Reinforcement Learning

Neural Networks

SeaPearl.CPNNType
CPNN(;
    graphChain::Flux.Chain = Flux.Chain()
    nodeChain::Flux.Chain = Flux.Chain()
    globalChain::Flux.Chain = Flux.Chain()
    outputChain::Union{Flux.Dense, Flux.Chain} = Flux.Chain()
)

This structure is here to provide a flexible way to create a nn model which respect this approach: Making modification on the graph, then extract one node feature and modify it. The CPNN pipeline uses the features of the variable branched on (variableFeatures) and, if specified, the global features of the graph (globalFeatures). Contrary to FullFeaturedCPNN, it does not use the features of the possible values to make predictions. This pipeline is made of 4 networks:

  • graphChain: a graph convolutional network (GCN). It takes the original featured graph (states.fg) as an input,
  • nodeChain: a fully connected neural network (FCNN). It takes the features of the variable to branch on as an input,
  • globalChain: FCNN. It takes the global features of the graph as an input,
  • outputChain: FCNN. It takes the concatenation of the outputs of nodeChain and globalChain as an input.
source
SeaPearl.FullFeaturedCPNNType
FullFeaturedCPNN(;
    graphChain::Flux.Chain
    nodeChain::Flux.Chain
    globalChain::Flux.Chain
    outputChain::Flux.Dense
)

This structure is here to provide a flexible way to create a nn model which respect this approach: Making modification on the graph, then extract one node feature and modify it.

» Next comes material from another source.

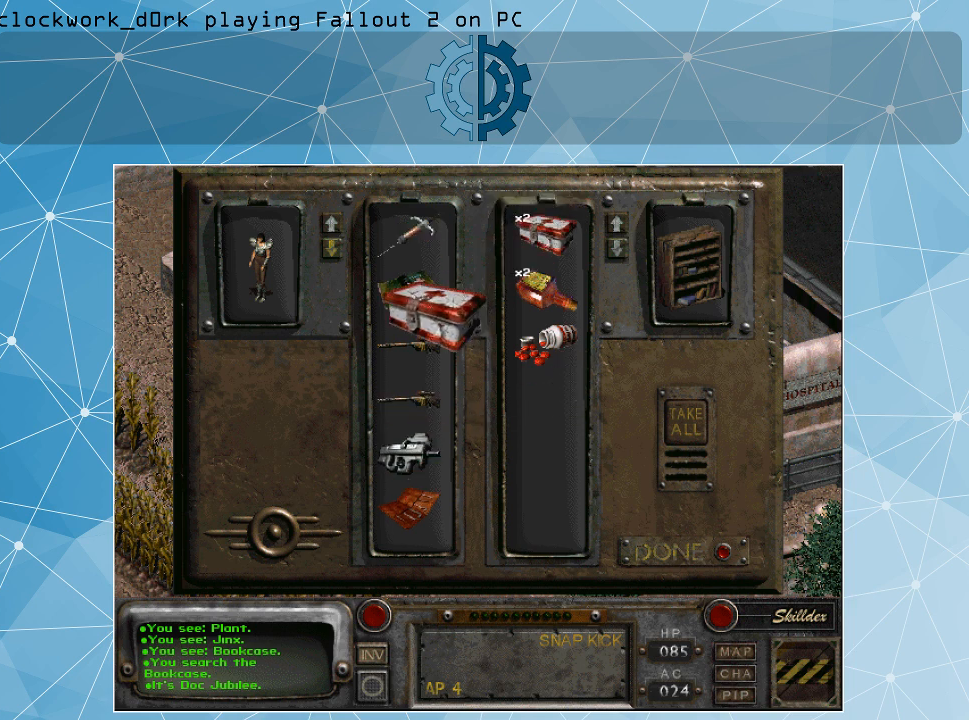
{"keys": [], "mouse": [], "events": [[300, "mouse_left", "up"]]}
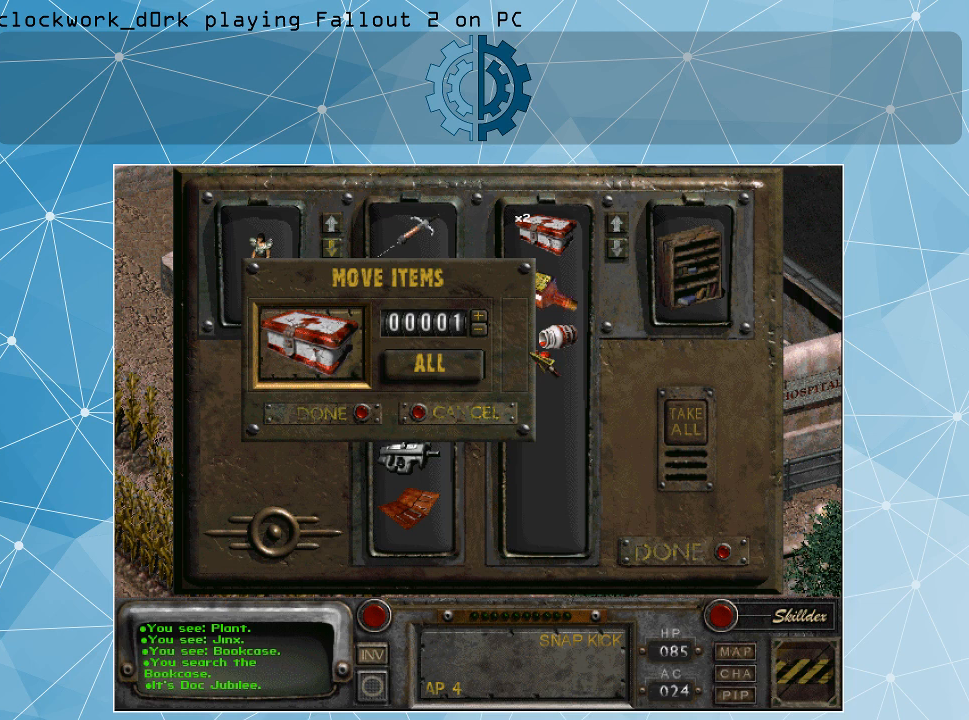
{"keys": [], "mouse": [], "events": []}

This pipeline is made of 4 networks:

  • graphChain: a graph convolutional network (GCN). It takes the original featured graph (states.fg) as an input,
  • nodeChain: a fully connected neural network (FCNN). It is used both on variableFeatures and valueFeatures.
  • globalChain: FCNN. It takes the global features of the graph as an input,
  • outputChain: FCNN. It takes the concatenation of the outputs of nodeChain and globalChain as an input.

Like the CPNN pipeline, the FullFeaturedCPNN pipeline uses the features (variableFeatures) of the variable branched on and, if specified, the global features of the graph (globalFeatures). But contrary to CPNN, it also uses the features (valueFeatures) of the possible values that the variable can be assigned to.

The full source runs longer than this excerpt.